┌────────
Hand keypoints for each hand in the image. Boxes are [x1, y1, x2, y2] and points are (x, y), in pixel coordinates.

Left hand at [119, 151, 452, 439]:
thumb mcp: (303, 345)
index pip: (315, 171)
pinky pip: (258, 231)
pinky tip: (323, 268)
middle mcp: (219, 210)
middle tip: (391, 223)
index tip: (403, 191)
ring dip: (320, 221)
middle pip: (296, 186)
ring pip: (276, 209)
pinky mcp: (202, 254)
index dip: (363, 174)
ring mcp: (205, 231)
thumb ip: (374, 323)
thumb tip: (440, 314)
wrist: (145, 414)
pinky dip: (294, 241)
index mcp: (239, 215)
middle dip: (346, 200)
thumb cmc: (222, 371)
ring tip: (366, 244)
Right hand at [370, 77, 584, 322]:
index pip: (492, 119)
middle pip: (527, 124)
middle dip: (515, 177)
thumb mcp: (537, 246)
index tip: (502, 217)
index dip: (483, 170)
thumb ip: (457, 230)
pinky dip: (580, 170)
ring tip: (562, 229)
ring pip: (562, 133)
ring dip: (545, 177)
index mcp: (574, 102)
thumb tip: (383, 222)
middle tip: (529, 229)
└────────
┌────────
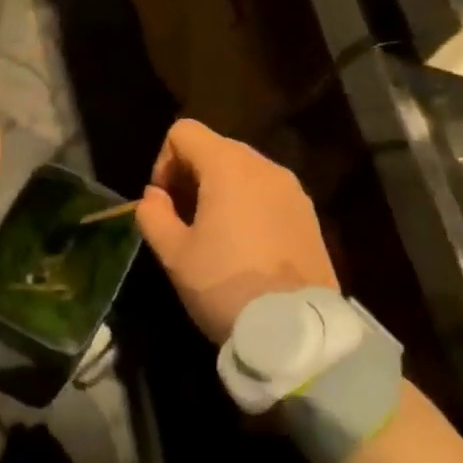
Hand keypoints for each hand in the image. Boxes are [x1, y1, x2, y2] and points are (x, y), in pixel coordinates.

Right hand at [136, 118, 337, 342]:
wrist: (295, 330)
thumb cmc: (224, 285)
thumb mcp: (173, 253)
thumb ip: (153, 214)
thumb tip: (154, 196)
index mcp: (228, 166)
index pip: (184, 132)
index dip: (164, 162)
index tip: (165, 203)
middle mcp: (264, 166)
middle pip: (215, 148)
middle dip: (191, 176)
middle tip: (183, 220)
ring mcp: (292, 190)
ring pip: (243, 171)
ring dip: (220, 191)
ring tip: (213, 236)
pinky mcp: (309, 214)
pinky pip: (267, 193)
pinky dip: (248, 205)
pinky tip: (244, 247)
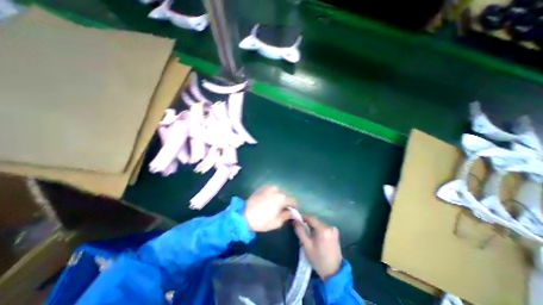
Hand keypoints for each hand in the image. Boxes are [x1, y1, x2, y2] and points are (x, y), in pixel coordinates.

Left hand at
└────────
Exercise brief →
The answer must consist of each line from the entries that contains the string "middle".

Solution below →
middle mcp: (219, 210)
middle tip: (391, 223)
middle pip: (296, 186)
middle dip: (346, 200)
middle pip: (527, 124)
middle dip: (515, 177)
middle tip: (529, 229)
middle mcp: (264, 166)
middle pip: (215, 148)
middle dip: (191, 176)
middle tip: (183, 220)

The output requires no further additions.